The volume of the tank is V cubic metres and the volume is fixed. Let S mē denote the internal surface area of the tank.

S in terms of x and h
$\displaystyle S=2(2xh)+2x(x)+2(hx)$
$\displaystyle S=2x^2+6xh$

S in terms of V and x
$\displaystyle V=2x * x * h$

$\displaystyle V=2x^2h$

$\displaystyle h=\frac{V}{2x^2}$

$\displaystyle S=2x^2+6xh$

Sub $\displaystyle h=\frac{V}{2x^2}$

$\displaystyle S=2x^2+6x\left(\frac{V}{2x^2}\right)$

$\displaystyle S=2x^2+\frac{3V}{x}$

The maximal domain of S in terms of V and x is $\displaystyle (0,\infty)$

If $\displaystyle 2<x<15$ find the maximum value of S if $\displaystyle V = 1000m^3$

I'm stuck here, can anyone please help?

Here's a visual representation of the cuboid
• Nov 28th 2009, 05:02 PM
skeeter
Quote:

Originally Posted by user_5
A cuboid tank is open at the top and the internal dimensions of its base are x m and 2x m.
The height is h m.
The volume of the tank is V cubic metres and the volume is fixed.
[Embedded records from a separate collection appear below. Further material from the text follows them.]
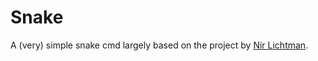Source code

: # Snake

A (very) simple snake cmd largely based on the project by [Nir Lichtman](https://www.youtube.com/watch?v=SFtWBVMdAOA).
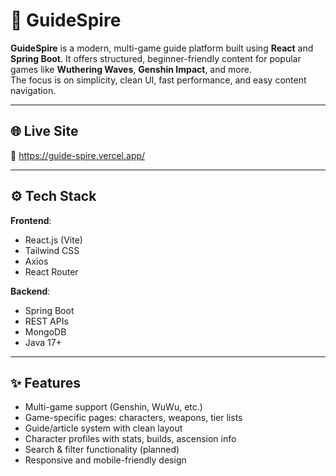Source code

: # 🧭 GuideSpire

**GuideSpire** is a modern, multi-game guide platform built using **React** and **Spring Boot**. It offers structured, beginner-friendly content for popular games like **Wuthering Waves**, **Genshin Impact**, and more.  
The focus is on simplicity, clean UI, fast performance, and easy content navigation.

---

## 🌐 Live Site

📍 https://guide-spire.vercel.app/

---

## ⚙️ Tech Stack

**Frontend**:  
- React.js (Vite)  
- Tailwind CSS  
- Axios  
- React Router  

**Backend**:  
- Spring Boot  
- REST APIs  
- MongoDB  
- Java 17+  

---

## ✨ Features

- Multi-game support (Genshin, WuWu, etc.)
- Game-specific pages: characters, weapons, tier lists
- Guide/article system with clean layout
- Character profiles with stats, builds, ascension info
- Search & filter functionality (planned)
- Responsive and mobile-friendly design
  
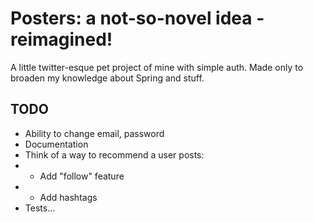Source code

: # Posters: a not-so-novel idea - reimagined!

A little twitter-esque pet project of mine with simple auth. Made only to broaden my knowledge about Spring and stuff.

## TODO

- Ability to change email, password
- Documentation
- Think of a way to recommend a user posts:
- - Add "follow" feature
- - Add hashtags
- Tests...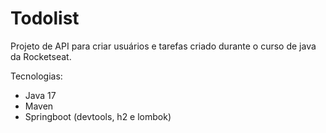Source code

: # Todolist
Projeto de API para criar usuários e tarefas criado durante o curso de java da Rocketseat.

Tecnologias:
- Java 17
- Maven
- Springboot (devtools, h2 e lombok)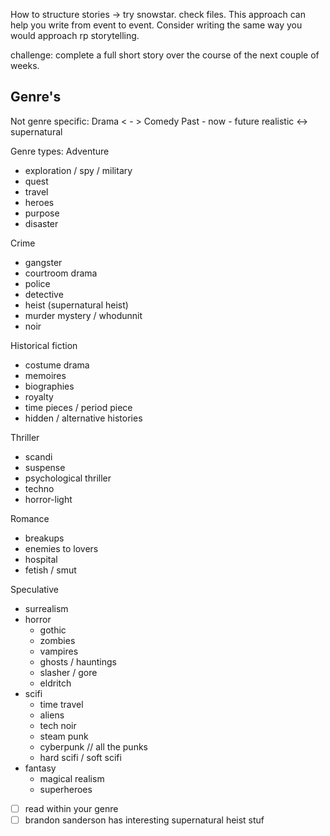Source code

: 
How to structure stories -> try snowstar. 
check files. This approach can help you write from event to event. Consider writing the same way you would approach rp storytelling. 

challenge: complete a full short story over the course of the next couple of weeks. 

## Genre's

Not genre specific: 
Drama < - > Comedy
Past - now - future
realistic <-> supernatural


Genre types:
Adventure
- exploration / spy / military 
- quest 
- travel
- heroes
- purpose
- disaster


Crime
- gangster
- courtroom drama
- police 
- detective
- heist (supernatural heist)
- murder mystery / whodunnit
- noir

Historical fiction
- costume drama
- memoires
- biographies
- royalty
- time pieces / period piece
- hidden / alternative histories

Thriller
- scandi
- suspense
- psychological thriller
- techno
- horror-light

Romance
- breakups
- enemies to lovers
- hospital 
- fetish / smut

Speculative
- surrealism
- horror
	- gothic
	- zombies
	- vampires
	- ghosts / hauntings
	- slasher / gore
	- eldritch
- scifi
	- time travel
	- aliens
	- tech noir
	- steam punk
	- cyberpunk // all the punks
	- hard scifi / soft scifi
- fantasy
	- magical realism
	- superheroes 


- [ ] read within your genre
- [ ] brandon sanderson has interesting supernatural heist stuf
Let S mē denote the internal surface area of the tank.

S in terms of x and h
$\displaystyle S=2(2xh)+2x(x)+2(hx)$
$\displaystyle S=2x^2+6xh$

S in terms of V and x
$\displaystyle V=2x * x * h$

$\displaystyle V=2x^2h$

$\displaystyle h=\frac{V}{2x^2}$

$\displaystyle S=2x^2+6xh$

Sub $\displaystyle h=\frac{V}{2x^2}$

$\displaystyle S=2x^2+6x\left(\frac{V}{2x^2}\right)$

$\displaystyle S=2x^2+\frac{3V}{x}$

The maximal domain of S in terms of V and x is $\displaystyle (0,\infty)$

If $\displaystyle 2<x<15$ find the maximum value of S if $\displaystyle V = 1000m^3$

I'm stuck here, can anyone please help?

using calculus, find $\displaystyle \frac{dS}{dx}$ , determine the critical value and confirm that it is a value of x that minimizes S

using technology, graph S(x) in the window 2 < x < 15 and locate the minimum.